PROVIDED RECORDS Block Start

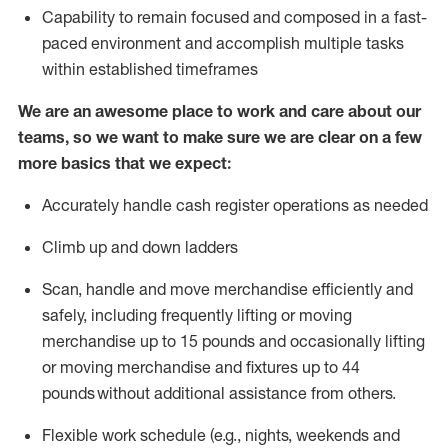
Capability to
remain
focused and composed in a fast-
paced environment and
accomplish
multiple tasks
within established
timeframes
We are an awesome place to work and care about our
teams, so we want to make sure we are clear on a few
more basics that we expect:
Accurately handle cash register operations
as needed
Climb up and down ladders
Scan,
handle
and move merchandise efficiently and
safely, including
frequently
lifting or moving
merchandise up to 15 pounds and occasionally lifting
or moving merchandise
and fixtures
up to 4
4
pounds
without
a
dditional
assistance
from
others.
Flexible
work schedule (e.g., nights,
weekends
and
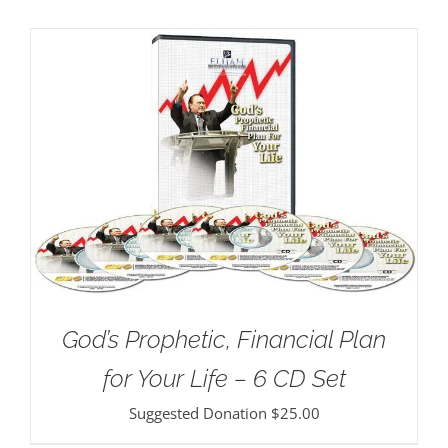
God’s Prophetic, Financial Plan
for Your Life – 6 CD Set
Suggested Donation
$
25.00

PROVIDED RECORDS Block End

(EXERCISE): Please pull out every line in the records above that contains the word "moving" and copy each one in full.

(ANSWER):
lifting or moving
or moving merchandise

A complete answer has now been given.